Asked if there will be a conflict between “Ghost” and “The Occultist” since those titles are more magical while the other books are more science-based, Sebela made the point that when the book talks about demons and ghosts, there’s a scientific basis of sorts — though he admitted that after years of Catholic school, that’s not the first thing he thinks of when he hears of demons and ghosts.
“In issue #16 of ‘Captain Midnight,’ there will be werewolves,” Williamson added.
“I’m a big fan of ‘Ghost,'” Seeley said. “If there’s a crossover, I’m down for it.”
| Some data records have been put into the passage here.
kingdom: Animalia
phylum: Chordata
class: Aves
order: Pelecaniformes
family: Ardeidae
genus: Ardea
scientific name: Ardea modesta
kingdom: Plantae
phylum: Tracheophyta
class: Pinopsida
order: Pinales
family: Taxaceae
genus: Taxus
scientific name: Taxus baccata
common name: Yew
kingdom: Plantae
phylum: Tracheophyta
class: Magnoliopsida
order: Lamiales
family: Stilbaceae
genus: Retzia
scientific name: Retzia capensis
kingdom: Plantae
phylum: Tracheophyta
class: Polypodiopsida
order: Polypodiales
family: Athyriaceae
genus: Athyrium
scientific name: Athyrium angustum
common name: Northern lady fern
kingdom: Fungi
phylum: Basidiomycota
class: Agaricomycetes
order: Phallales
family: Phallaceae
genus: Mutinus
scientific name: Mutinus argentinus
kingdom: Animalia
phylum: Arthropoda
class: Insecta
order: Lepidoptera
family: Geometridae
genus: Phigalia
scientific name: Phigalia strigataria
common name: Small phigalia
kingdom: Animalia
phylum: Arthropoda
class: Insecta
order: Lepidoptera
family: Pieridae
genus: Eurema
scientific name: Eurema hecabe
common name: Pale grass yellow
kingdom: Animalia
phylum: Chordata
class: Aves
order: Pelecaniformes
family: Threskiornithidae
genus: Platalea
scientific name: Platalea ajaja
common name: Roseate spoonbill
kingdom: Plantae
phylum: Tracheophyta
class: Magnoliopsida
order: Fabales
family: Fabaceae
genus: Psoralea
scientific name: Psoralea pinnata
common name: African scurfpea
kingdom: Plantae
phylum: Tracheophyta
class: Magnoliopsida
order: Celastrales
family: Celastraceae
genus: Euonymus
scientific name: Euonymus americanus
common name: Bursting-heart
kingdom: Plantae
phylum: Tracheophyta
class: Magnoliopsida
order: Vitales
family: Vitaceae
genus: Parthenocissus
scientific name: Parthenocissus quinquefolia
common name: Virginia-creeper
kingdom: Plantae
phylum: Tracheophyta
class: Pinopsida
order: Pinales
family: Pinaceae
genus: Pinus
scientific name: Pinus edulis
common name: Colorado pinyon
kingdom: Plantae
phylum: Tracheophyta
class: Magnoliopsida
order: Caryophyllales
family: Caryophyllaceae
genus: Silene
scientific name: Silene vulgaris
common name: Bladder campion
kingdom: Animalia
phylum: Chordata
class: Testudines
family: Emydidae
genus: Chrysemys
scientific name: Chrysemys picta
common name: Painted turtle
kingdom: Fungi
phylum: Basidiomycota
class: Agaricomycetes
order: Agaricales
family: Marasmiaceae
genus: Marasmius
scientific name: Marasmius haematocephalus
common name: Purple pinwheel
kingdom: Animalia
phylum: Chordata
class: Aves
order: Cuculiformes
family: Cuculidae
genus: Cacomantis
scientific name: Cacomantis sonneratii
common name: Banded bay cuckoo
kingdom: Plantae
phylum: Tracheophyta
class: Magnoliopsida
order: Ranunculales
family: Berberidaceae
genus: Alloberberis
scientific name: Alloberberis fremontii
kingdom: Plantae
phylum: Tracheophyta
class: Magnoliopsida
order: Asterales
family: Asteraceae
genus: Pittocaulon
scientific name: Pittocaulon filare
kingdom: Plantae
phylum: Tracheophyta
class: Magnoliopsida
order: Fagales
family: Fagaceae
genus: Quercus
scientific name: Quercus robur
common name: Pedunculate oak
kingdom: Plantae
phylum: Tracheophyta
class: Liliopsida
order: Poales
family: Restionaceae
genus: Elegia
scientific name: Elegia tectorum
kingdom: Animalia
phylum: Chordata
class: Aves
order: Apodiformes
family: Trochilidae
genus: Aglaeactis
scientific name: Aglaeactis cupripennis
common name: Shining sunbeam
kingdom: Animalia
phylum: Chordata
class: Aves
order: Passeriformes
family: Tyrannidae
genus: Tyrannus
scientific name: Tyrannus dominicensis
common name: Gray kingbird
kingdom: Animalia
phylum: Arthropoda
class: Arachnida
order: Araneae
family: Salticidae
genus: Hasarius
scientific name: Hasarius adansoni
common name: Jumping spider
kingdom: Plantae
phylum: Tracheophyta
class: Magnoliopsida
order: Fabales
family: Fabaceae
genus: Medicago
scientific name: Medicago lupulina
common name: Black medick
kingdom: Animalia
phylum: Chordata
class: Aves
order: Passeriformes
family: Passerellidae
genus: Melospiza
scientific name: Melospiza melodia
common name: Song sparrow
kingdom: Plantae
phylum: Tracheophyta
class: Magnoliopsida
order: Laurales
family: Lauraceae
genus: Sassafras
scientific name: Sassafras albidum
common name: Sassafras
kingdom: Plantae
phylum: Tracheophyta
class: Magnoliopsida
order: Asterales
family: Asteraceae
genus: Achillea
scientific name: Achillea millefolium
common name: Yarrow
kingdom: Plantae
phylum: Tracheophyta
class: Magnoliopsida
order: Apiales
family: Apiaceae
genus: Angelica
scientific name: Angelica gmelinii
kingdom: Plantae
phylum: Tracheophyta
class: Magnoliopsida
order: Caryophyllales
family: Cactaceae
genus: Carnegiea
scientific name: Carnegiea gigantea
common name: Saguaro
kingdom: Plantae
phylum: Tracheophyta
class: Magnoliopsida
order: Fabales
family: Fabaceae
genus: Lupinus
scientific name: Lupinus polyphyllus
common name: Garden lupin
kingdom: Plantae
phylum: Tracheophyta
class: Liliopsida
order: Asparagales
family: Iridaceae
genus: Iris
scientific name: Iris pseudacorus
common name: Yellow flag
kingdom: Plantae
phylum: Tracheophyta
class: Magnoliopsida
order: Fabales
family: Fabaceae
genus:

As for planning ahead and the level of freedom each creative team has in crafting their own stories, Williamson admits that it’s something he thinks about. “I’m working on year three of ‘Captain Midnight,'” Williamson said. “I have a plan for an end which will wrap up what I want to do, but if someone wanted to do something else, they could.” He admitted that it would be weird to see someone else write the book, but praised the FCBD comic written by Van Lente as “awesome.”
“I’m a big fan of the ‘Captain Midnight’ book,” Van Lente said, explaining that he thinks about “Brain Boy” as having an ending as well. “‘Brain Boy’ has a three act structure, and G.E.S.T.A.L.T. is the second act.”
As for whether the creators with Big Two experience learned anything from working at Marvel or DC that they were trying to avoid in the new line, Seeley joked, “working with Fialkov.”
For Sebela, though, the answer was easy. “You should be able to pick up any book you want and shouldn’t have to read another to understand it.” While all the books are tied together, he wants to make sure that people don’t have to read other titles to understand what each of them are doing. “I hate that and don’t want to do that.”